In [None]:
import torch
import torch.nn as nn
import torch.optim as optim
import torchrl
import gym
import numpy as np
import matplotlib.pyplot as plt
from torchrl.envs import GymEnv
from torchrl.modules import MLP, ProbabilisticActor, ValueOperator
from torchrl.data import TensorDictReplayBuffer
from torchrl.objectives import DQNLoss, ClipPPOLoss
from torchrl.trainers import make_trainer

# Introduction to TorchRL
print("TorchRL Version:", torchrl.__version__)

# Environment setup
env_name = "CartPole-v1"
env = GymEnv(env_name)
state_dim = env.observation_spec.shape[0]
action_dim = env.action_spec.shape[0] if env.action_spec.ndimension() > 0 else env.action_spec.shape

# Exploring the environment
def explore_env(env, episodes=5):
    """ Run a few episodes to explore the environment and observe its behavior."""
    for episode in range(episodes):
        state = env.reset()
        done = False
        total_reward = 0
        while not done:
            action = env.action_spec.sample()
            next_state, reward, done, _ = env.step(action)
            total_reward += reward
        print(f"Episode {episode+1}: Total Reward: {total_reward}")

explore_env(env)

# Define Policy Network
class PolicyNetwork(nn.Module):
    def __init__(self, state_dim, action_dim, hidden_size=128):
        super().__init__()
        self.fc = MLP(in_features=state_dim, hidden_sizes=[hidden_size, hidden_size], out_features=action_dim)
        self.log_std = nn.Parameter(torch.zeros(action_dim))
    
    def forward(self, x):
        mean = self.fc(x)
        std = torch.exp(self.log_std)
        return mean, std

# Define Value Network
class ValueNetwork(nn.Module):
    def __init__(self, state_dim, hidden_size=128):
        super().__init__()
        self.fc = MLP(in_features=state_dim, hidden_sizes=[hidden_size, hidden_size], out_features=1)
    
    def forward(self, x):
        return self.fc(x)

# Initialize Networks
policy = PolicyNetwork(state_dim, action_dim)
value_net = ValueNetwork(state_dim)

# Create actor and critic operators
actor = ProbabilisticActor(policy, action_spec=env.action_spec, distribution_class=torch.distributions.Normal)
critic = ValueOperator(value_net)

# Define Loss Functions
ppo_loss = ClipPPOLoss(actor, critic, clip_epsilon=0.2, entropy_bonus=True)
dqn_loss = DQNLoss(critic, gamma=0.99)

# Set up Optimizers
policy_optimizer = optim.Adam(policy.parameters(), lr=3e-4)
value_optimizer = optim.Adam(value_net.parameters(), lr=1e-3)

# Set up Replay Buffer
buffer = TensorDictReplayBuffer(size=100000)

# Define Trainer for PPO
ppo_trainer = make_trainer(
    loss_module=ppo_loss,
    env=env,
    buffer=buffer,
    optimizer=[policy_optimizer, value_optimizer],
    batch_size=64,
    max_epochs=500,
)

# Train PPO Model
ppo_trainer.train()

# Evaluating the trained model
def evaluate_agent(env, policy, episodes=10):
    """ Evaluate the trained policy in the environment."""
    total_rewards = []
    for episode in range(episodes):
        state = env.reset()
        done = False
        episode_reward = 0
        while not done:
            state_tensor = torch.tensor(state, dtype=torch.float32)
            mean, _ = policy(state_tensor)
            action = mean.detach().numpy()
            state, reward, done, _ = env.step(action)
            episode_reward += reward
        total_rewards.append(episode_reward)
        print(f"Evaluation Episode {episode+1}: Reward = {episode_reward}")
    print(f"Average Reward: {np.mean(total_rewards)}")

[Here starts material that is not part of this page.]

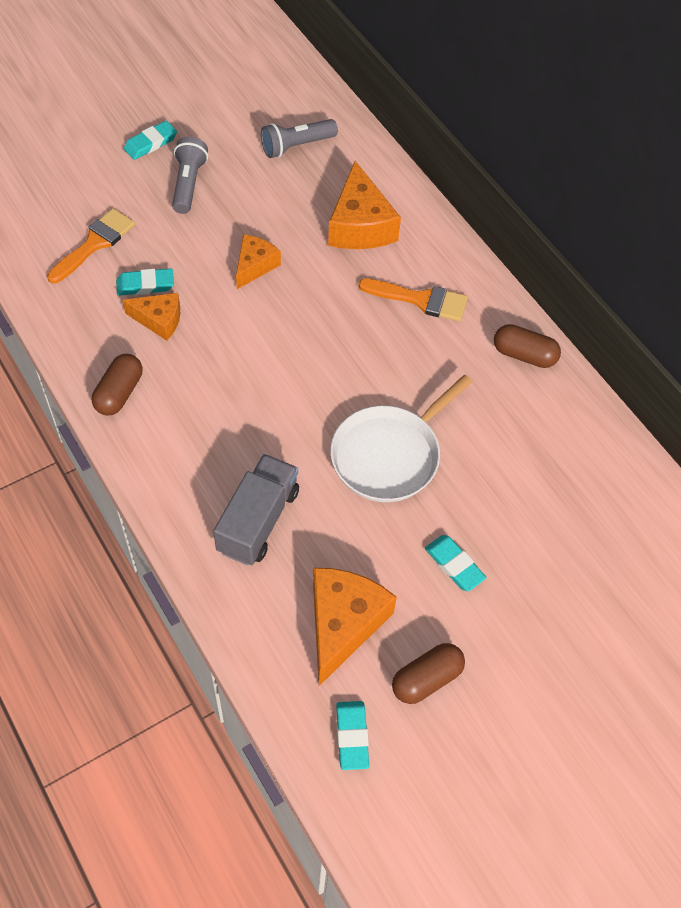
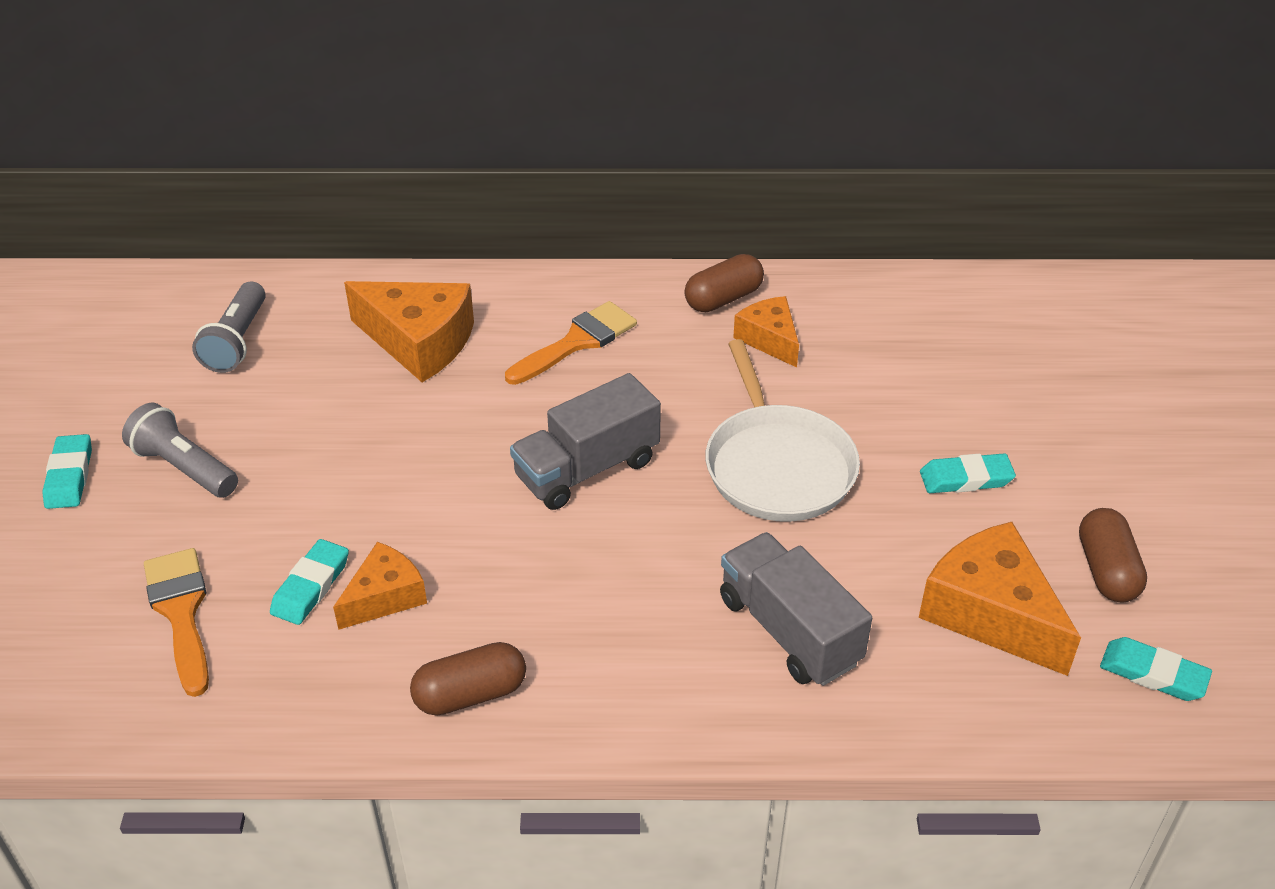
camera: 55 degrees left, 15 degrees down
brown capsule [92,354,142,416] -> brown capsule turned 75 degrees counterclockwise [410,642,526,716]
orange cheese [236,234,281,289] -> orange cheese moved to [733,296,799,368]
none -> grey truck [510,373,661,510]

evaluate_agent(env, policy)

# Plot Training Results
plt.plot(ppo_trainer.episode_rewards)
plt.xlabel("Episodes")
plt.ylabel("Total Reward")
plt.title("PPO Training Performance with TorchRL")
plt.show()

# Summary
print("TorchRL provides a modular and efficient way to implement RL algorithms, integrating seamlessly with PyTorch.")